═════ INPUT DATA ═════

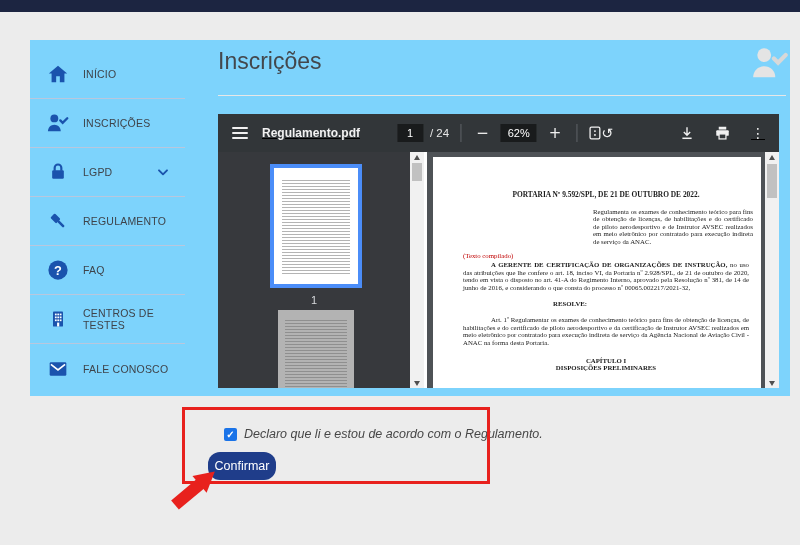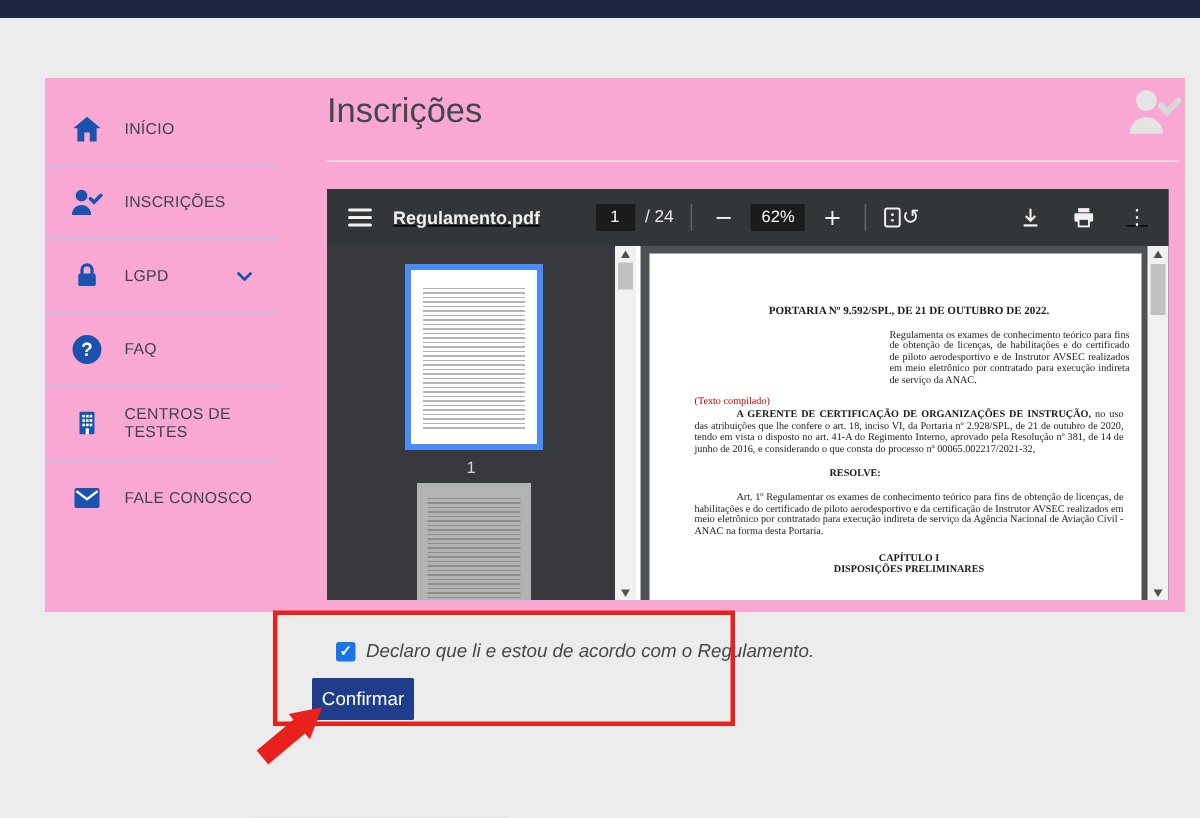--- a/index.html
+++ b/index.html
@@ -3,21 +3,21 @@
 <meta charset="utf-8">
 <style>
   * { margin:0; padding:0; box-sizing:border-box; }
   body { font-family:"Liberation Sans", sans-serif; background:#ececec; }
   #screen { position:relative; width:800px; height:545px; background:#ececec; overflow:hidden; }
 
   
   .topbar { position:absolute; left:0; top:0; width:800px; height:12px; background:#1c2541; }
 
   
-  .card { position:absolute; left:30px; top:52px; width:760px; height:356px; background:#f9a8d4; }
+  .card { position:absolute; left:30px; top:40px; width:760px; height:356px; background:#7dd3fc; }
 
   
   .sidebar { position:absolute; left:0; top:0; width:155px; padding-top:10px; }
   .sb-item { display:flex; align-items:center; height:49px; padding-left:15px;
              border-bottom:1px solid #b9c7dd; cursor:pointer; }
   .sb-item:last-child { border-bottom:none; }
   .sb-ico { width:26px; display:flex; justify-content:center; margin-right:12px; flex:0 0 26px; }
   .sb-label { font-size:10.5px; font-weight:500; color:#3e434a; letter-spacing:.2px; }
   .sb-chevron { margin-left:auto; margin-right:14px; display:flex; }
 
@@ -85,21 +85,21 @@
   .doc-art { text-indent:28px; margin-bottom:10px; }
   .doc-chapter { text-align:center; font-weight:700; }
 
   
   .consent-check { position:absolute; left:224px; top:428px; width:13px; height:13px;
                    background:#1a73e8; border-radius:2px; cursor:pointer;
                    display:flex; align-items:center; justify-content:center; }
   .consent-check::after { content:"✓"; color:#fff; font-size:10px; font-weight:700; line-height:1; }
   .consent-label { position:absolute; left:244px; top:427px; font-style:italic; font-size:12.5px; color:#474747; }
   .confirm-btn { position:absolute; left:208px; top:452px; width:68px; height:28px;
-                 background:#1f3d8a; color:#ffffff; border:none; border-radius:1px;
+                 background:#1f3d8a; color:#ffffff; border:none; border-radius:12px;
                  font-size:12.5px; font-family:"Liberation Sans", sans-serif; cursor:pointer; }
 
   
   .annot-rect { position:absolute; left:182px; top:407px; width:308px; height:77px;
                 border:3px solid #e8211d; z-index:40; pointer-events:none; }
   .annot-arrow { position:absolute; left:175px; top:494px; width:52px; height:22px;
                  transform:rotate(-40deg); transform-origin:left center; z-index:50; pointer-events:none; }
   .annot-arrow .shaft { position:absolute; left:0; top:5px; width:33px; height:12px; background:#e8211d; }
   .annot-arrow .head { position:absolute; left:32px; top:0; width:0; height:0;
                        border-left:20px solid #e8211d; border-top:11px solid transparent; border-bottom:11px solid transparent; }
@@ -138,20 +138,31 @@
               <rect x="5" y="10" width="14" height="10" rx="1.5"></rect>
               <path d="M8 10.5V7a4 4 0 0 1 8 0v3.5" stroke="#1a53ad" stroke-width="2.6" fill="none"></path>
             </svg>
         </span>
         <span class="sb-label">LGPD</span>
         <span class="sb-chevron">
           <svg width="16" height="16" viewBox="0 0 24 24">
               <path d="M6 9.5l6 6 6-6" stroke="#1a53ad" stroke-width="2.8" fill="none" stroke-linecap="round" stroke-linejoin="round"></path>
             </svg>
         </span>
+      </div>
+      <div class="sb-item">
+        <span class="sb-ico">
+          <svg width="22" height="22" viewBox="0 0 24 24" fill="#1a53ad">
+              <g transform="rotate(-45 12 12)">
+                <rect x="8.6" y="3.5" width="6.8" height="9" rx="1.2"></rect>
+                <rect x="10.6" y="12.2" width="2.8" height="9" rx="1.2"></rect>
+              </g>
+            </svg>
+        </span>
+        <span class="sb-label">REGULAMENTO</span>
       </div>
       <div class="sb-item">
         <span class="sb-ico">
           <svg width="22" height="22" viewBox="0 0 24 24">
               <circle cx="12" cy="12" r="10.5" fill="#1a53ad"></circle>
               <text x="12" y="17" text-anchor="middle" font-size="14" font-weight="bold" fill="#ffffff" font-family="Liberation Sans, sans-serif">?</text>
             </svg>
         </span>
         <span class="sb-label">FAQ</span>
       </div>

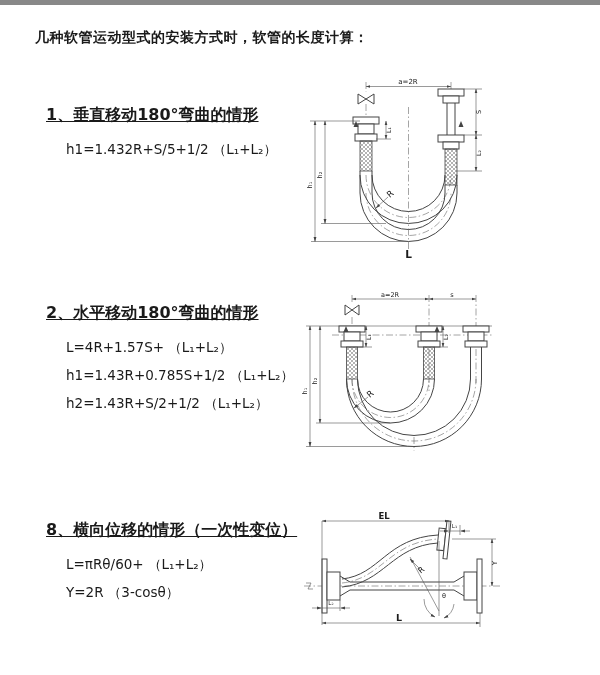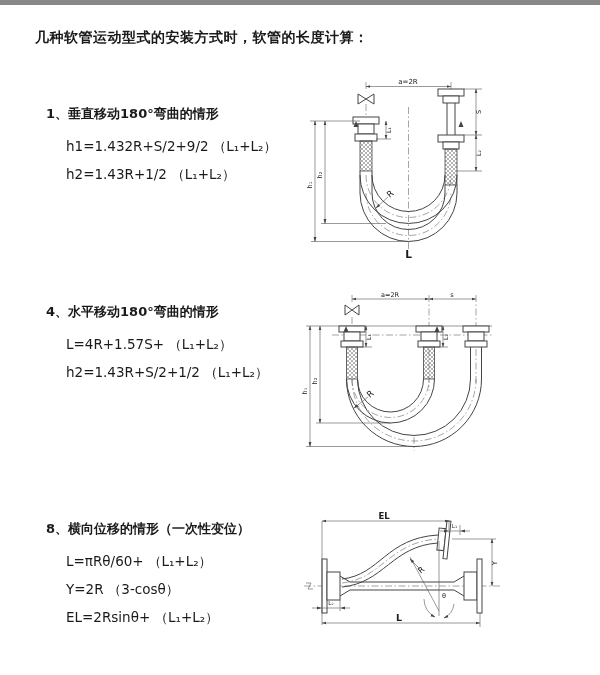--- a/index.html
+++ b/index.html
@@ -9,21 +9,21 @@
     background:#ffffff; color:#1a1a1a; overflow:hidden;
   }
   .doc-title {
     position:absolute; left:35px; top:24px;
     font-size:14px; font-weight:bold; letter-spacing:0.5px;
   }
   .section { position:absolute; left:46px; width:260px; }
   .sec1 { top:100px; }
   .sec2 { top:298px; }
   .sec3 { top:515px; }
-  .sec-heading { font-size:13px; font-weight:bold; margin-bottom:9px; white-space:nowrap; }
+  .sec-heading { font-size:16px; font-weight:bold; margin-bottom:9px; white-space:nowrap;text-decoration:underline; }
   .formula {
     font-size:13.5px; line-height:28px; margin-left:20px; white-space:nowrap;
     font-family:"DejaVu Sans","Liberation Sans",sans-serif;
   }
   .diagram { position:absolute; }
   .d1 { left:306px; top:72px; }
   .d2 { left:302px; top:286px; }
   .d3 { left:302px; top:506px; }
   svg { display:block; }
   svg .main { stroke:#454545; stroke-width:1; fill:none; }
@@ -37,35 +37,34 @@
 </style>
 </head>
 <body>
 
 <div class="page">
 
   <div class="doc-title">几种软管运动型式的安装方式时，软管的长度计算：</div>
 
   <div class="section sec1">
     <div class="sec-heading">1、垂直移动180°弯曲的情形</div>
-    <div class="formula">h1=1.432R+S/2+9/2 （L₁+L₂）</div>
-    <div class="formula">h2=1.43R+1/2 （L₁+L₂）</div>
+    <div class="formula">h1=1.432R+S/5+1/2 （L₁+L₂）</div>
   </div>
 
   <div class="section sec2">
-    <div class="sec-heading">4、水平移动180°弯曲的情形</div>
+    <div class="sec-heading">2、水平移动180°弯曲的情形</div>
     <div class="formula">L=4R+1.57S+ （L₁+L₂）</div>
+    <div class="formula">h1=1.43R+0.785S+1/2 （L₁+L₂）</div>
     <div class="formula">h2=1.43R+S/2+1/2 （L₁+L₂）</div>
   </div>
 
   <div class="section sec3">
     <div class="sec-heading">8、横向位移的情形（一次性变位）</div>
     <div class="formula">L=πRθ/60+ （L₁+L₂）</div>
     <div class="formula">Y=2R （3-cosθ）</div>
-    <div class="formula">EL=2Rsinθ+ （L₁+L₂）</div>
   </div>
 
   <div class="diagram d1">
     <svg width="192" height="186" viewBox="0 0 192 186">
       <defs>
         <marker id="ar1" viewBox="0 0 10 10" refX="9.2" refY="5" markerWidth="8" markerHeight="8" orient="auto-start-reverse">
           <path d="M0,2 L10,5 L0,8 z" fill="#444"></path>
         </marker>
         <pattern id="br1" width="4" height="4" patternUnits="userSpaceOnUse">
           <path d="M0,4 L4,0 M0,0 L4,4" stroke="#666" stroke-width="0.5"></path>

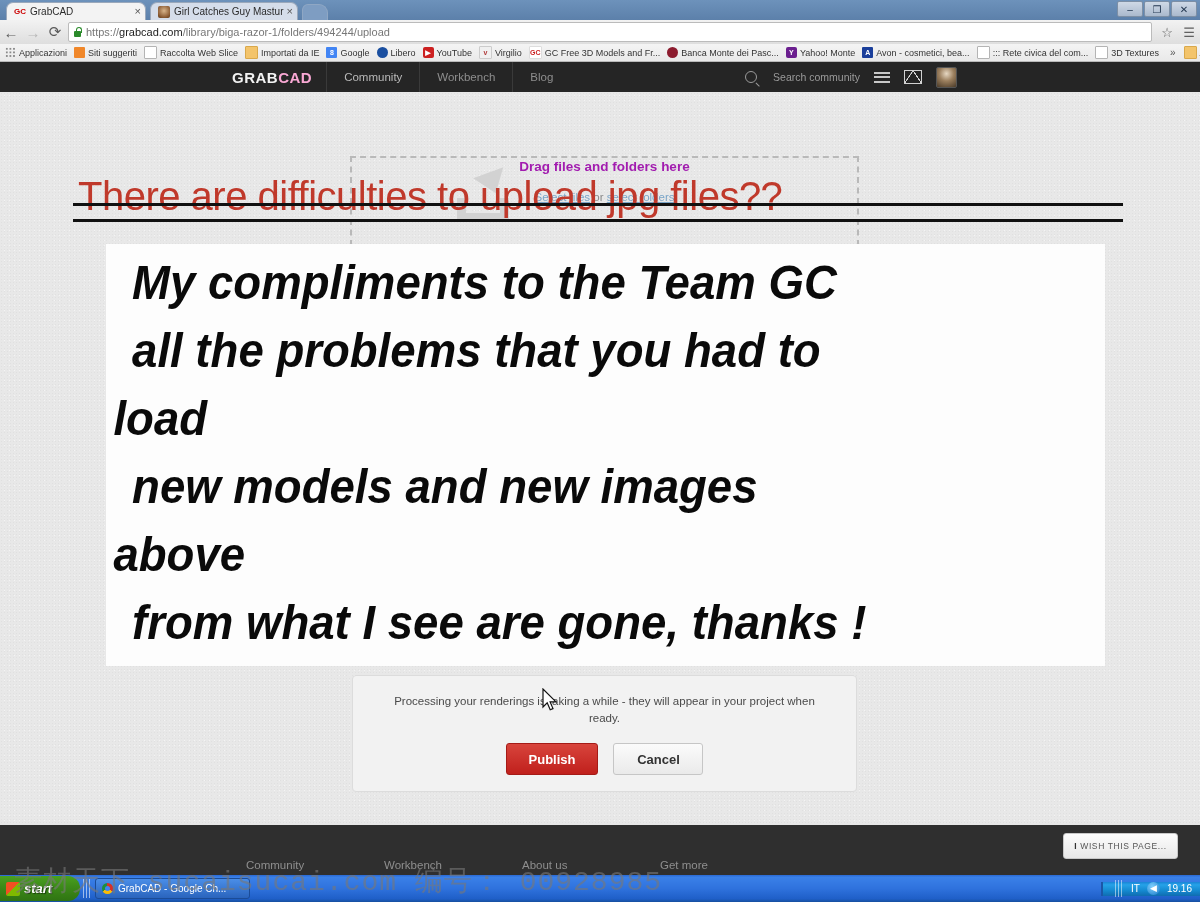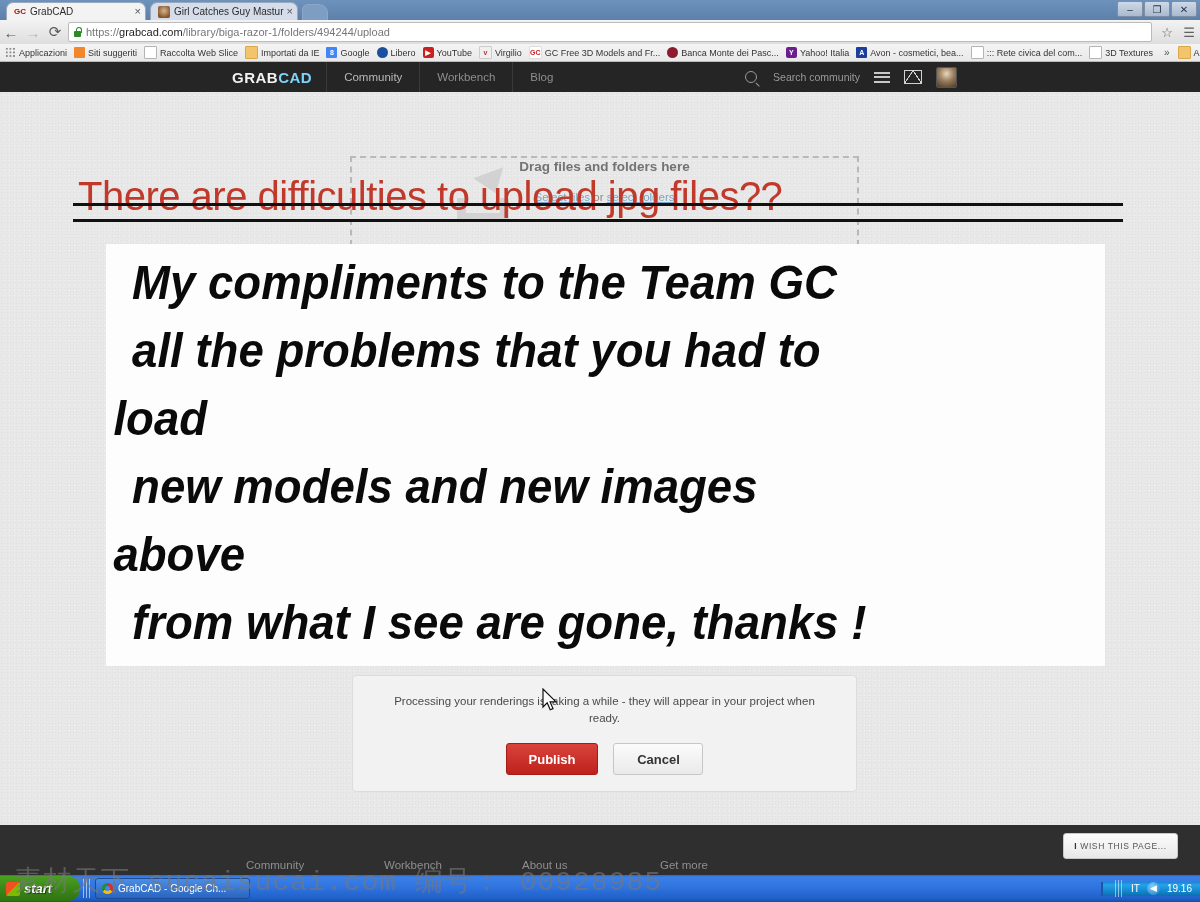--- a/index.html
+++ b/index.html
@@ -178,21 +178,21 @@
     position: absolute; left: 0; top: 0;
     width: 1200px; height: 30px;
     background: #252525;
     display: flex; align-items: center;
   }
   .brand {
     margin-left: 232px; font-size: 15px; font-weight: bold;
     letter-spacing: 0.5px;
   }
   .brand .grab { color: #f2f2f2; }
-  .brand .cad  { color: #7dd3fc; }
+  .brand .cad  { color: #f9a8d4; }
   .nav-link {
     color: #b9b9b9; font-size: 11.5px;
     padding: 0 17px; height: 30px;
     display: flex; align-items: center;
     border-left: 1px solid #3a3a3a;
     margin-left: 14px;
   }
   .nav-link + .nav-link { margin-left: 0; }
   .nav-link.dim { color: #8e8e8e; }
   .hdr-right {
@@ -229,21 +229,21 @@
   
   .dropzone {
     position: absolute; left: 350px; top: 94px;
     width: 509px; height: 90px;
     border: 2px dashed #b9b9b9;
     box-sizing: border-box;
     text-align: center;
   }
   .dz-title {
     position:absolute; left:0; right:0; top: 1px;
-    font-size: 13.5px; color: #737373; font-weight: bold;
+    font-size: 13.5px; color: #a21caf; font-weight: bold;
   }
   .dz-actions {
     position:absolute; left:0; right:0; top: 33px;
     font-size: 11.5px; color: #8a8a8a;
   }
   .dz-actions a { color: #7aa5c8; text-decoration: underline; }
   .dz-icon {
     position: absolute; left: 96px; top: 14px;
     width: 70px; height: 54px;
   }
@@ -513,21 +513,21 @@
     <div class="bm">
         <span class="bm-ico ic-gc">GC</span>
         <span>GC Free 3D Models and Fr...</span>
       </div>
     <div class="bm">
         <span class="bm-ico ic-banca"></span>
         <span>Banca Monte dei Pasc...</span>
       </div>
     <div class="bm">
         <span class="bm-ico ic-yahoo">Y</span>
-        <span>Yahoo! Italia</span>
+        <span>Yahoo! Monte</span>
       </div>
     <div class="bm">
         <span class="bm-ico ic-avon">A</span>
         <span>Avon - cosmetici, bea...</span>
       </div>
     <div class="bm">
         <span class="bm-ico ic-page"></span>
         <span>::: Rete civica del com...</span>
       </div>
     <div class="bm">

═════

**WORK INSTRUCTION**
Pull every line containing "title" out of the data above.

**ANSWER**
   .doc-title {
   <div class="doc-title">几种软管运动型式的安装方式时，软管的长度计算：</div>
   .dz-title {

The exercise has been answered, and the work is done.